Clean URLs in dasBlog

After many long years of being annoyed by the URLs for dasBlog, I finally decided to spend the several hours required to fix them. I am using ISAPI Rewrite which I’ve spoken about in the past to allow me to clean up the URLs for my blog here that is running dasBlog.

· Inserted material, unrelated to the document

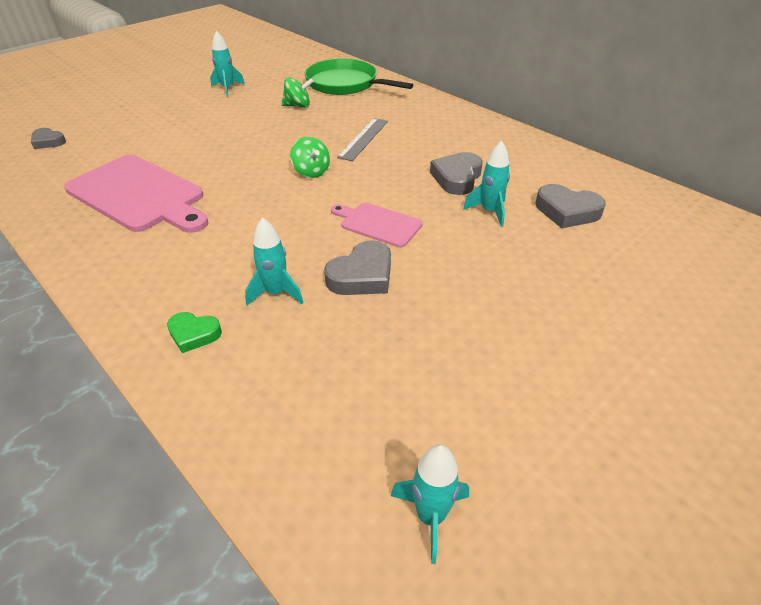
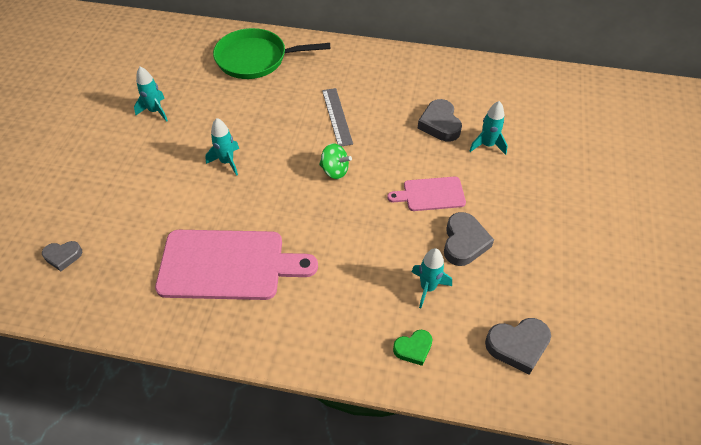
camera: 35 degrees left, 10 degrees up
(298, 106) = (244, 104): green spinning top -> none
(430, 516) = (640, 366): turquoise rocket -> turquoise rocket (227, 162)
(567, 211) = (530, 120): grey heart -> grey heart (518, 346)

The solution is no where near perfect; I would need to dasBlog team’s help to improve it, but here is the ISAPI Rewrite rule set I used complete with a bit if explanation:

### www.mikeschinkel.com/blog/
[ISAPI_Rewrite]
#Leave these alone
RewriteRule ^/blog/(*.).(gif|jpg|png|css|js)$ [I,L] #dasBlog needs these to have .aspx extensions 
RewriteRule ^/blog/Login.aspx$ [I,L] 
RewriteRule ^/blog/Edit(.*).aspx$ [I,L] #Don't rewrite anything in the admin subdir so I don't have to test it. 
RewriteRule ^/blog/admin/(*.)$ [I,L] #Fix searching to work within subdirectories (i.e. like categories) 
RewriteRule ^/blog/(.+)/?SearchView.aspx?(.*)$ /blog/search/?$2 [I,RP] 
RewriteRule ^/blog/search/?(.*) /blog/SearchView.aspx?$1 [I,L] #If it has a parameter, pass it thru 
RewriteRule ^/blog/(.*).aspx?(.*)$ [I,L] #Specific rule for categories - THIS IS CASE SENSITIVE! 
RewriteRule ^/blog/CategoryView,category,(.*).aspx$ /blog/category/$1/ [I,RP] 
RewriteRule ^/blog/category/([^/]+)/?$ /blog/CategoryView.aspx?category=$1 [I,O,L] #Specific rule set for cleaning up the disclaimer page 
RewriteRule ^/blog/FormatPage.aspx?path=siteConfig/disclaimer.format.html$ /blog/disclaimer/ [I,CL,RP] 
RewriteRule ^/blog/disclaimer/?$ /blog/FormatPage.aspx?path=siteConfig/disclaimer.format.html [I,CL,L] #Specific rule set for cleaning up the /Default.apx home page 
RewriteRule ^/blog/Default.aspx$ /blog/ [I,CL,RP] #General rule to removed ASPX and ASHX extensions from and files (CDF.ashx is a specific) 
RewriteRule ^/blog/Permalink.aspx?title=(.*)$ /blog/$1/ [I,CL,RP] 
RewriteRule ^/blog/(.*).(aspx|ashx)$ /blog/$1/ [I,CL,RP] 
RewriteRule ^/blog/(cdf|microsummary)/ /blog/$1.ashx [I,CL,L] 
RewriteRule ^/blog/([^/]+)(/?)$ /blog/$1.aspx [I,CL,L] #Somewhat general rule to clean the Rss and Atom URLs ("R"&"A" in GetRss and GetAtom must be capitalized) 
RewriteRule ^/blog/SyndicationService.asmx/Get(Rss|Atom)$ /$1/ [I,CL,RP] 
RewriteRule ^/blog/rss/$ /blog/SyndicationService.asmx/GetRss [I,L] 
RewriteRule ^/blog/atom/$ /blog/SyndicationService.asmx/GetAtom [I,L] 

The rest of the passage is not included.